The second tier, known as reasonable cause, comes with a minimum penalty of $1,000 per violation, with an annual maximum of $100,000 for repeat HIPAA violations. The maximum penalty in this tier is $50,000 per violation, with a yearly maximum of $1.5 million.
The third tier of civil penalties focuses on whether the violation arose out of willful neglect but was corrected within the required period. This tier incorporates a minimum fine of $10,000 per violation, with an annual maximum of $250,000 for repeat violations. Therefore, the maximum penalty in this tier is $50,000 per violation, with a yearly maximum of $1.5 million.
Finally, organizations found to have willfully neglected HIPAA requirements without correcting them within the required period (a Level 4 violation) face a minimum of $50,000 per violation, with an annual maximum of $1.5 million.
Notice that the maximum penalty for any violation, regardless of tier, is the same.
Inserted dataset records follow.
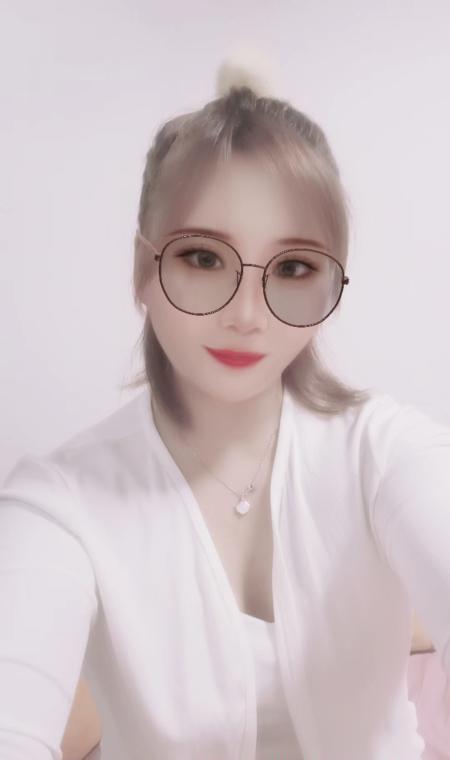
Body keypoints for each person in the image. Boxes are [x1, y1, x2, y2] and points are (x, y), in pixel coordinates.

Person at [1, 54, 449, 760]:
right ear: (143, 269)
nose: (246, 315)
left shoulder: (386, 452)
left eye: (293, 268)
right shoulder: (60, 506)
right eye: (205, 258)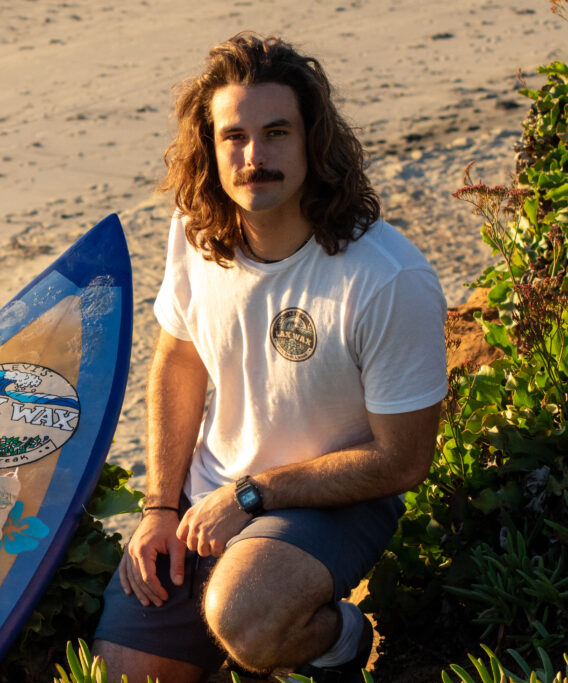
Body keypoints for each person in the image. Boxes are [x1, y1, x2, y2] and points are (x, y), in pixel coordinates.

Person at [92, 32, 448, 682]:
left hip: (333, 497)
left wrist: (254, 494)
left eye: (277, 132)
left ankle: (342, 640)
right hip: (207, 499)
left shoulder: (387, 277)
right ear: (210, 146)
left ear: (313, 138)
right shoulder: (197, 229)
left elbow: (404, 458)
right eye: (234, 136)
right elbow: (178, 360)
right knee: (123, 672)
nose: (254, 156)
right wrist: (160, 509)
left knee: (247, 616)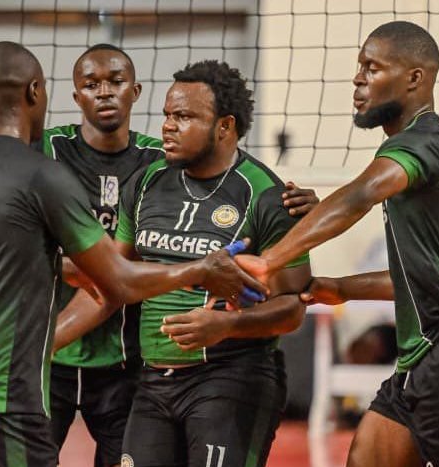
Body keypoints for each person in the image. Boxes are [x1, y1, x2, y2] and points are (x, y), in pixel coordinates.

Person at [0, 44, 318, 467]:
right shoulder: (50, 159)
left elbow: (291, 297)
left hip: (138, 364)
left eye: (116, 82)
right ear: (61, 95)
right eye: (91, 84)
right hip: (53, 361)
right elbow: (113, 280)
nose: (104, 93)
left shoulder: (178, 169)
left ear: (135, 91)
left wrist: (306, 214)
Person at [236, 22, 439, 467]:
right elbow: (424, 277)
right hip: (421, 356)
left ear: (415, 78)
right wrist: (341, 288)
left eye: (372, 67)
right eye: (359, 66)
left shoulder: (423, 143)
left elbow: (359, 196)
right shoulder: (431, 153)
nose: (358, 78)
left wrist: (268, 262)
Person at [103, 60, 312, 467]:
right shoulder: (145, 183)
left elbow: (294, 308)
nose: (168, 126)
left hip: (232, 377)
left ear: (224, 126)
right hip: (153, 380)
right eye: (167, 115)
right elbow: (116, 277)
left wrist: (227, 325)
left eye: (183, 116)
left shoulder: (268, 196)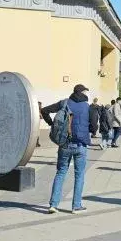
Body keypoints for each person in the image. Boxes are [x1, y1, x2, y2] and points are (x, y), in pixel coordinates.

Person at [41, 84, 93, 214]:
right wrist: (89, 130)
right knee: (79, 175)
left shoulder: (64, 103)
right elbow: (93, 124)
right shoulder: (87, 107)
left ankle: (53, 205)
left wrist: (52, 124)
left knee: (61, 172)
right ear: (82, 93)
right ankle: (76, 206)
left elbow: (44, 110)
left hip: (64, 144)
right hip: (80, 145)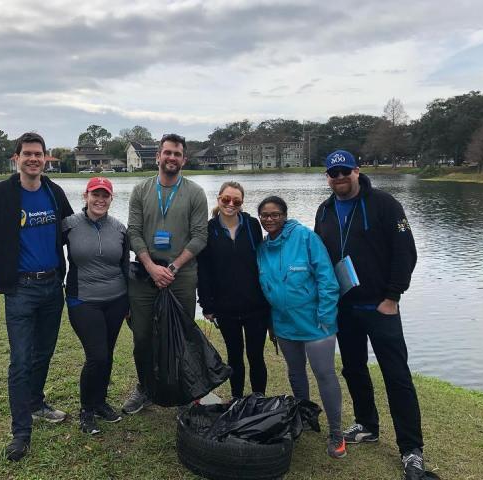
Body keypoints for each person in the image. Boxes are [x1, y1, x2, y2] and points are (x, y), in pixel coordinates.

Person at [0, 132, 73, 461]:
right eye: (28, 154)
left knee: (44, 352)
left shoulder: (54, 191)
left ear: (45, 158)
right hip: (20, 289)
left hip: (52, 286)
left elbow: (73, 232)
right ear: (16, 158)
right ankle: (21, 432)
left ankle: (35, 403)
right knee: (21, 360)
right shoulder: (1, 194)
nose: (34, 159)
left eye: (39, 154)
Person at [314, 150, 425, 479]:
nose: (339, 178)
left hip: (381, 307)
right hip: (344, 307)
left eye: (345, 171)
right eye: (333, 173)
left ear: (357, 171)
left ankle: (411, 448)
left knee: (397, 376)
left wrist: (392, 296)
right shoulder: (325, 210)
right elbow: (320, 257)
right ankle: (367, 424)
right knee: (353, 369)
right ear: (328, 177)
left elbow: (405, 252)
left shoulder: (385, 204)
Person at [122, 133, 208, 414]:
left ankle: (185, 393)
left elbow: (199, 237)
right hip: (146, 273)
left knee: (180, 334)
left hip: (181, 274)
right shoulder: (141, 190)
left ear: (184, 159)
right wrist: (150, 266)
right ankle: (145, 388)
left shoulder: (195, 192)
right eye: (167, 152)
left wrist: (172, 267)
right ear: (158, 156)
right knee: (143, 335)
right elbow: (133, 232)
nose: (172, 158)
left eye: (177, 154)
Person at [256, 195, 346, 459]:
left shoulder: (306, 238)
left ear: (284, 215)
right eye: (264, 215)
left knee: (325, 374)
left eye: (275, 214)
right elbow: (267, 288)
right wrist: (272, 323)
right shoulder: (262, 249)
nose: (270, 219)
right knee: (296, 373)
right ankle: (305, 416)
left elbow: (327, 279)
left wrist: (326, 316)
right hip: (284, 324)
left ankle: (337, 433)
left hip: (316, 323)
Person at [62, 177, 129, 435]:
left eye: (105, 195)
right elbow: (49, 251)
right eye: (95, 195)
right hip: (83, 299)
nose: (100, 200)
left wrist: (130, 302)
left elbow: (125, 266)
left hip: (116, 299)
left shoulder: (120, 229)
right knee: (96, 356)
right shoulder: (68, 226)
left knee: (108, 355)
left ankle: (100, 402)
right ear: (85, 196)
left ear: (111, 199)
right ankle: (86, 409)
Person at [197, 181, 269, 401]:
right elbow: (204, 269)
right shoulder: (208, 229)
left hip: (256, 305)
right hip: (225, 306)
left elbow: (263, 260)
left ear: (242, 203)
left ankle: (258, 400)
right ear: (218, 199)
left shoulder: (252, 225)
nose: (230, 204)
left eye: (236, 201)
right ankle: (237, 400)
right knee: (234, 356)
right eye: (226, 199)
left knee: (256, 356)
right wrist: (207, 305)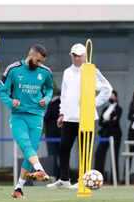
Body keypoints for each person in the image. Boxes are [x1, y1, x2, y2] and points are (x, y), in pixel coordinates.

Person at [46, 43, 112, 189]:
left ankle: (84, 180)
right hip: (69, 118)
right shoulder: (67, 72)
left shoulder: (91, 71)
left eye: (79, 55)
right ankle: (64, 180)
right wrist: (62, 113)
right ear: (71, 56)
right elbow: (64, 95)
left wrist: (93, 103)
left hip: (86, 118)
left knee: (85, 150)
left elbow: (107, 89)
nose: (76, 58)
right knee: (63, 148)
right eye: (74, 55)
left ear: (84, 56)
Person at [0, 44, 54, 199]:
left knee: (31, 153)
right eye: (37, 61)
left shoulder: (45, 72)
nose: (38, 64)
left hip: (37, 116)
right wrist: (11, 102)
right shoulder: (13, 69)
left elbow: (50, 89)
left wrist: (46, 99)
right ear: (30, 54)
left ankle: (18, 189)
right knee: (25, 145)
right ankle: (40, 168)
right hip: (18, 116)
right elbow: (2, 92)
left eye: (41, 62)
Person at [94, 90, 122, 184]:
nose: (111, 97)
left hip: (115, 134)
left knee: (114, 156)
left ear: (116, 97)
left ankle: (114, 180)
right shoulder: (106, 108)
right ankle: (98, 177)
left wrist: (107, 122)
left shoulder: (118, 108)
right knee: (99, 154)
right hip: (104, 134)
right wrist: (108, 121)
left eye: (112, 96)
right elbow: (101, 122)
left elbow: (114, 122)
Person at [43, 90, 61, 180]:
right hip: (62, 133)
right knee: (63, 155)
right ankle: (64, 175)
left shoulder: (53, 102)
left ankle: (56, 176)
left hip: (52, 134)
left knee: (53, 156)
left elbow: (47, 117)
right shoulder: (64, 103)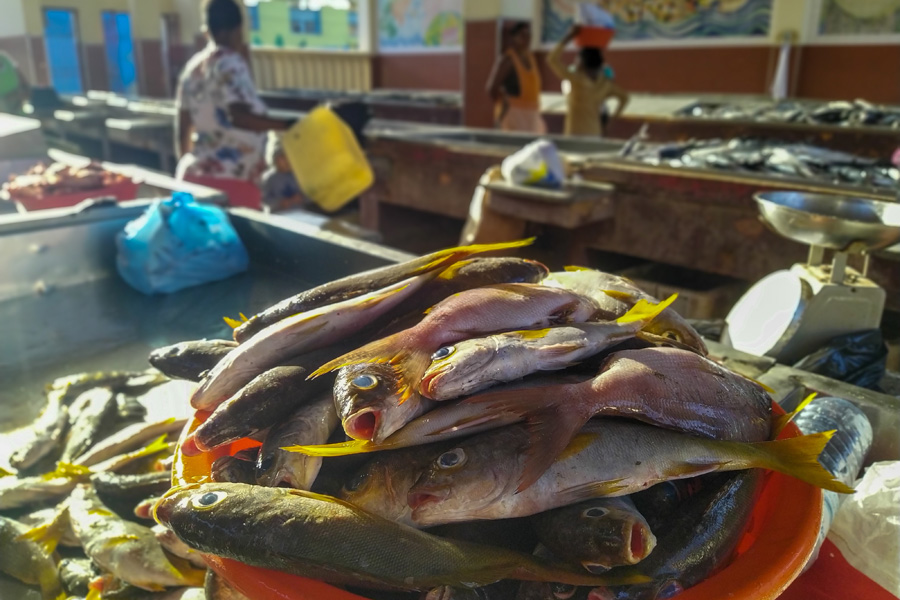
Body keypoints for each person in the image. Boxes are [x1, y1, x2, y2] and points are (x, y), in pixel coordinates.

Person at [175, 0, 293, 183]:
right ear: (237, 30)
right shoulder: (231, 62)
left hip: (193, 177)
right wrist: (288, 125)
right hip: (232, 181)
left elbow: (183, 129)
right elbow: (239, 117)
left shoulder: (193, 68)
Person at [548, 25, 629, 136]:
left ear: (583, 61)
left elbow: (552, 59)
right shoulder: (605, 84)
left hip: (574, 134)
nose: (575, 62)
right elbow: (624, 98)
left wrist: (569, 36)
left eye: (577, 59)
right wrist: (612, 121)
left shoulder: (575, 79)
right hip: (594, 133)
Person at [486, 22, 546, 134]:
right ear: (514, 38)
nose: (527, 39)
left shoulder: (531, 57)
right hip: (514, 116)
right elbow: (492, 88)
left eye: (529, 35)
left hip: (531, 117)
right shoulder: (508, 60)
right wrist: (505, 102)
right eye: (522, 35)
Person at [260, 132, 307, 213]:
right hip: (278, 216)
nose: (287, 161)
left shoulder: (299, 176)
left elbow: (309, 195)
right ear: (275, 159)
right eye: (283, 157)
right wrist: (280, 203)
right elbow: (265, 200)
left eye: (289, 157)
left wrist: (301, 198)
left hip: (299, 215)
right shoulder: (270, 178)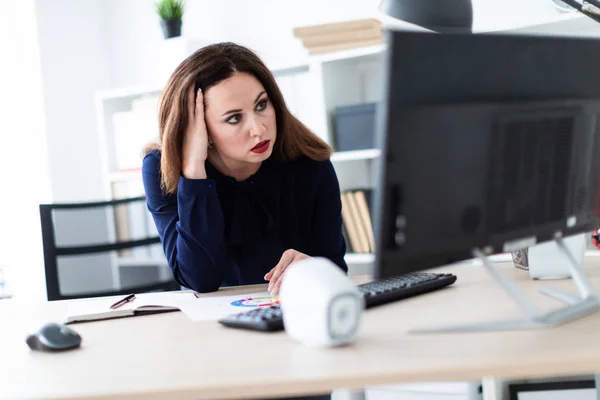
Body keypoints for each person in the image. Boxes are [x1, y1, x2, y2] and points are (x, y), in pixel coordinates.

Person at [141, 42, 348, 299]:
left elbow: (335, 271)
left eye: (261, 105)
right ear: (200, 129)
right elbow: (199, 279)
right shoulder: (161, 170)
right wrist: (194, 170)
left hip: (295, 315)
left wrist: (314, 269)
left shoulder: (310, 162)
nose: (258, 129)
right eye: (234, 118)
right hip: (209, 327)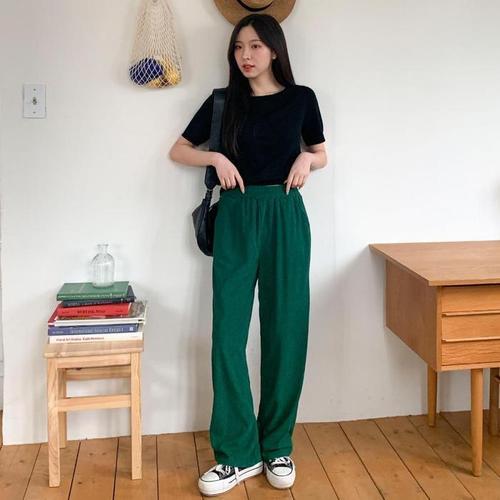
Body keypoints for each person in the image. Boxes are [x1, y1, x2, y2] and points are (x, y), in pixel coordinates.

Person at [169, 13, 327, 496]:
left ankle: (277, 444)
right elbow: (178, 150)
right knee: (228, 336)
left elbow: (321, 152)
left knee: (286, 332)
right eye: (239, 47)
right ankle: (238, 454)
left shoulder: (302, 99)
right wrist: (215, 156)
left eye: (255, 45)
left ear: (275, 50)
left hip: (284, 212)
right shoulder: (223, 102)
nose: (246, 55)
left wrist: (307, 158)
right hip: (236, 216)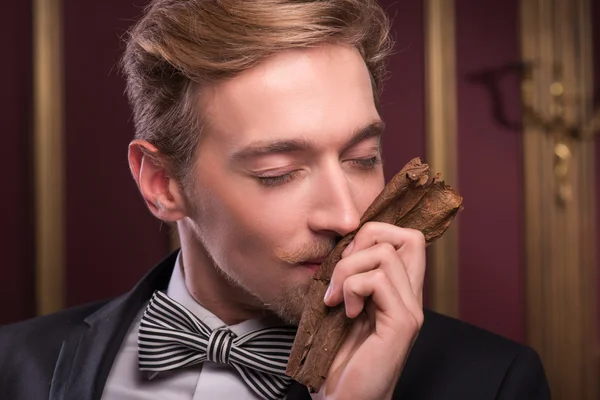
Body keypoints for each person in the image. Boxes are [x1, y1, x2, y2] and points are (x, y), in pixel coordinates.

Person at [0, 0, 550, 399]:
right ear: (162, 184)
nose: (345, 215)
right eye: (279, 172)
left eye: (363, 158)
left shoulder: (493, 381)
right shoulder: (13, 367)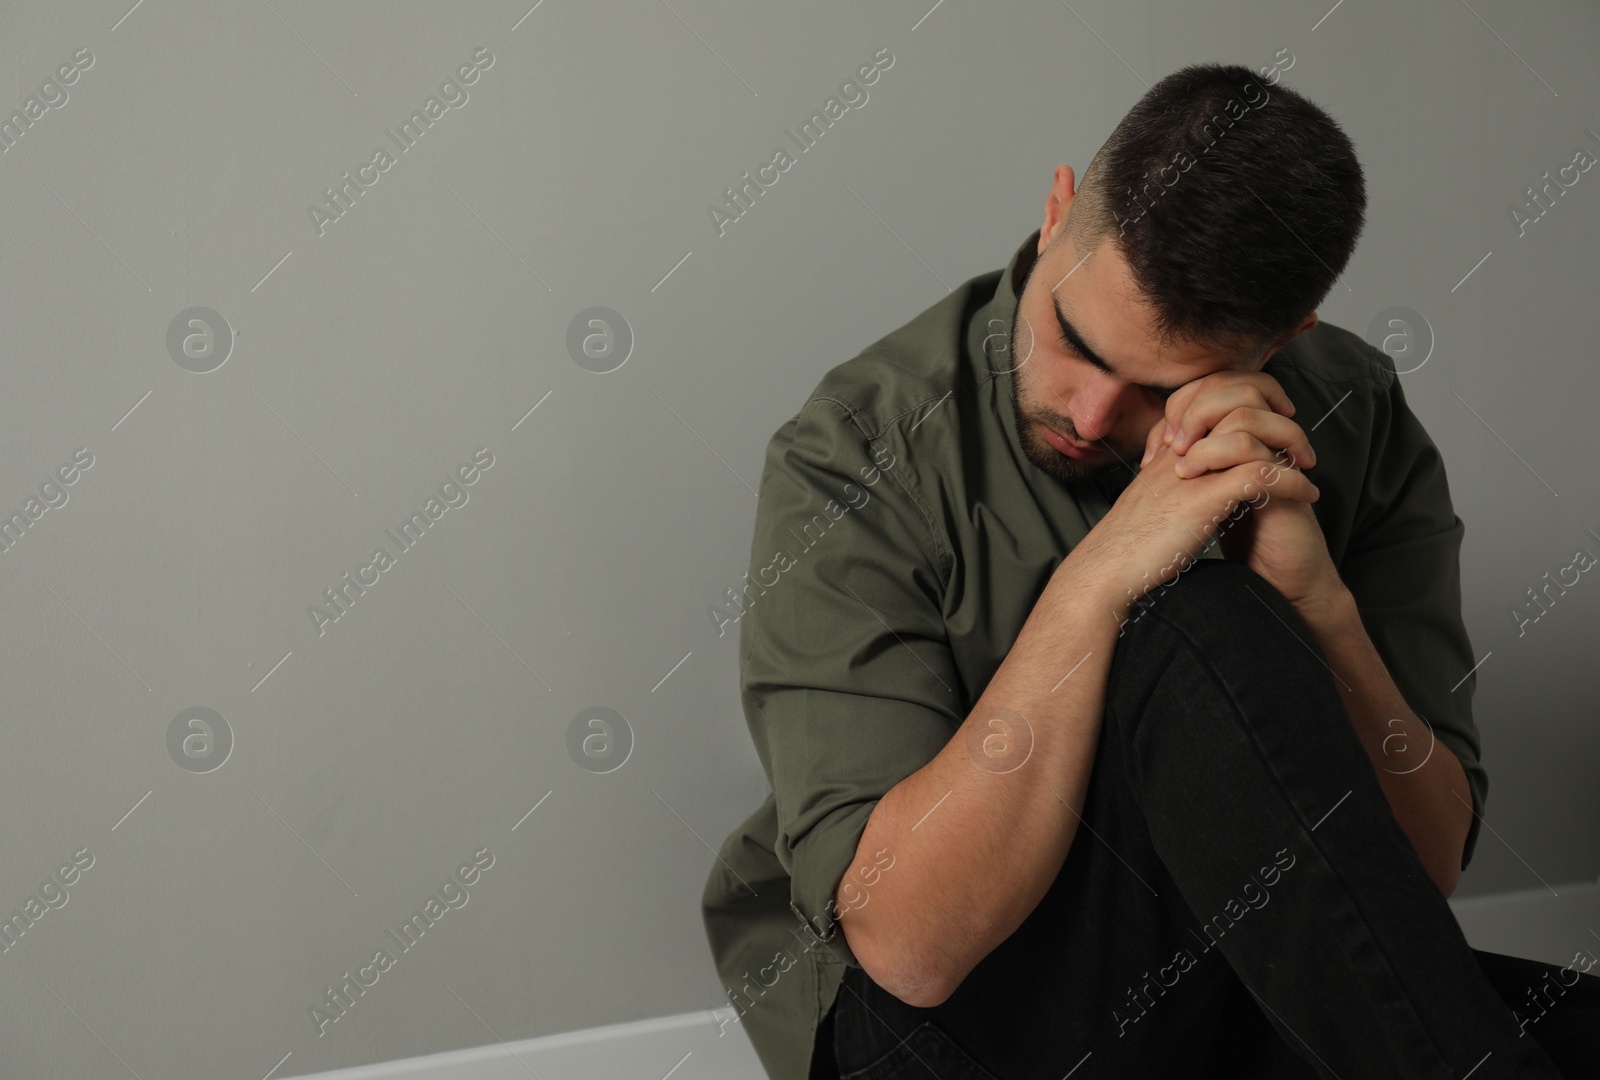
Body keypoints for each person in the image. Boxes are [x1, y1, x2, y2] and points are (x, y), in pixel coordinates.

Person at [700, 63, 1599, 1079]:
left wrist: (1319, 607)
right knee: (1198, 621)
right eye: (1074, 341)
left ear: (1281, 346)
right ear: (1056, 216)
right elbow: (911, 950)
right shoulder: (859, 447)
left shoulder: (1352, 413)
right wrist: (1100, 578)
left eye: (1159, 388)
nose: (1088, 415)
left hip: (1226, 964)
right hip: (932, 1023)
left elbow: (1418, 871)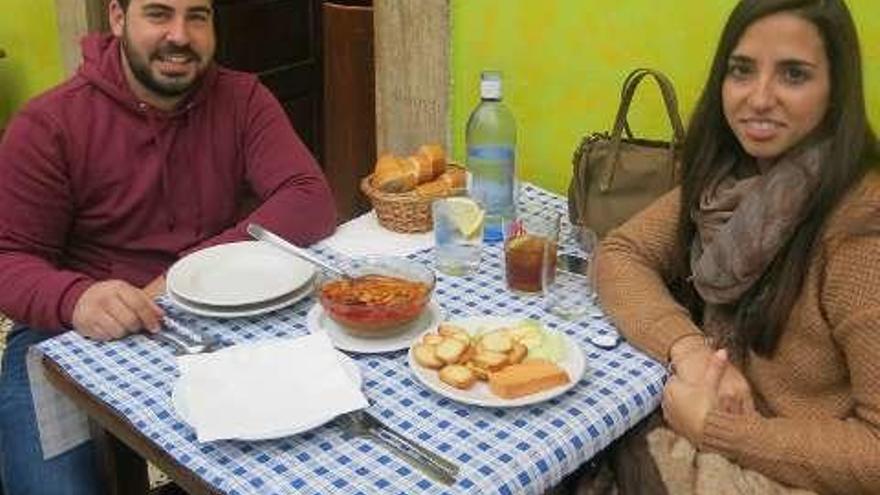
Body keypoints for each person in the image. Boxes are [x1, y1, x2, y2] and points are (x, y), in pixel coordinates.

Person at [0, 0, 337, 492]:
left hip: (214, 317)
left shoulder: (242, 98)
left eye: (197, 16)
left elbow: (309, 197)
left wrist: (187, 273)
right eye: (158, 14)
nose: (180, 35)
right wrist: (75, 298)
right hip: (72, 336)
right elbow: (8, 257)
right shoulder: (48, 124)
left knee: (298, 460)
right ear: (117, 19)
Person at [592, 0, 880, 493]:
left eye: (793, 74)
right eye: (742, 70)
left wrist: (721, 431)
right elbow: (620, 254)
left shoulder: (860, 231)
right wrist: (692, 351)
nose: (759, 98)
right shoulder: (730, 179)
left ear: (837, 90)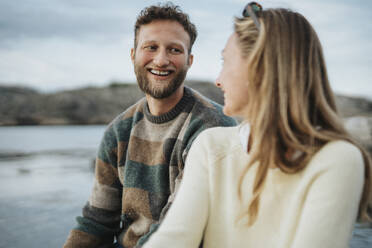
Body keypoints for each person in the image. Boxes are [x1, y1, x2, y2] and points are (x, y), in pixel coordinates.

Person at [143, 2, 372, 248]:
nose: (218, 81)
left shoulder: (337, 159)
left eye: (225, 61)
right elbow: (173, 239)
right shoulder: (210, 145)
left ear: (260, 66)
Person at [63, 3, 236, 248]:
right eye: (151, 47)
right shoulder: (118, 132)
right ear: (133, 54)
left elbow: (175, 230)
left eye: (174, 50)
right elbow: (97, 220)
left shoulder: (212, 128)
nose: (161, 59)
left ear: (189, 60)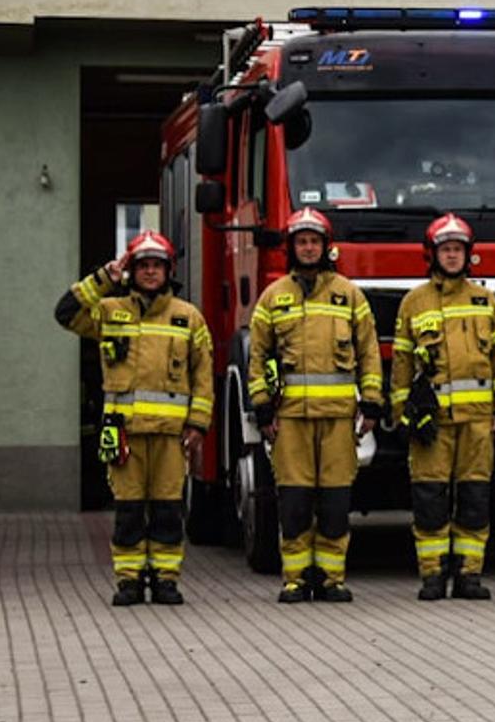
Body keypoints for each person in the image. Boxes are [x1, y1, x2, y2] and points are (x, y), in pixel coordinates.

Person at [56, 232, 213, 606]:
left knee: (167, 510)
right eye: (142, 265)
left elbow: (203, 376)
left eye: (156, 266)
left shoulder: (187, 318)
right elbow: (65, 313)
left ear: (168, 270)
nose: (149, 272)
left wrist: (198, 425)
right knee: (128, 511)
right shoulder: (110, 312)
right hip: (124, 434)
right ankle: (128, 581)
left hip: (171, 437)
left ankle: (165, 580)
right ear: (132, 270)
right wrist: (105, 276)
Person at [248, 207, 384, 603]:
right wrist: (262, 407)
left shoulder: (349, 295)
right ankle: (294, 578)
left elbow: (369, 353)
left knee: (335, 502)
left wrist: (372, 404)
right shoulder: (273, 297)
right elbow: (258, 356)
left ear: (326, 247)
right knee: (293, 501)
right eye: (301, 242)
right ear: (292, 247)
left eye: (314, 242)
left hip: (339, 419)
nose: (308, 248)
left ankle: (330, 578)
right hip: (290, 420)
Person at [390, 213, 495, 601]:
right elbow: (402, 365)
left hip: (478, 423)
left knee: (475, 499)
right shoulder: (414, 302)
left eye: (458, 249)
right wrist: (402, 415)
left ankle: (469, 576)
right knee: (429, 499)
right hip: (433, 424)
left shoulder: (484, 300)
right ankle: (432, 575)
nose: (453, 256)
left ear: (468, 255)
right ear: (433, 254)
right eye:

So an unknowing violation may be held equally accountable as a willful and uncorrected violation.
Can You Go to Jail for Violating HIPAA?
The Department of Justice oversees criminal prosecutions of HIPAA. Similar to monetary penalties, criminal violations are separated into tiers.
If a covered entity knowingly obtained and disclosed personally identifiable health information, a one-year prison term and a fine of $50,000 could be enforced.
False pretenses, meaning that an entity or individual working for the entity has lied to obtain information and misuse it, can lead to a $100,000 fine and up to 10 years in prison.
For those violations where the PHI or ePHI was compromised with malicious intentions to sell, transfer, or use it for some kind of personal gain, the fine increases to $250,000 and potentially ten years in jail.
Is it a Felony to Violate HIPAA?
Criminal HIPAA indictments are rare. Although they have happened, many fall under the umbrella of a misdemeanor. As a result, the OCR more often prefers to address the underlying causes of the problem and help organizations get compliant.
For example, in its Enforcement Results for January 2018, HHS noted that since 2004 it received more than 173,000 complaints leading to more than 871 compliance reviews. In addition, it investigated more than 25,000 cases requiring privacy practice changes and corrective actions, with 53 issues leading to civil money penalties totaling $75,23 million.
In short, non-compliance usually leads to sanctions and corrective actions, not prison. The costs, however, can still be formidable.
What Is the Penalty for Not Reporting a HIPAA Violation?
Healthcare staff should immediately notify their supervisor or the HIPAA privacy officer if they suspect a HIPAA breach in the workplace. The HIPAA privacy officer will investigate the potential HIPAA breach and perform a risk assessment.
The risk assessment will assist the privacy officer in determining whether the breach is a reportable incident. Failure to notify the affected individuals and OCR of a reportable violation could result in a financial penalty.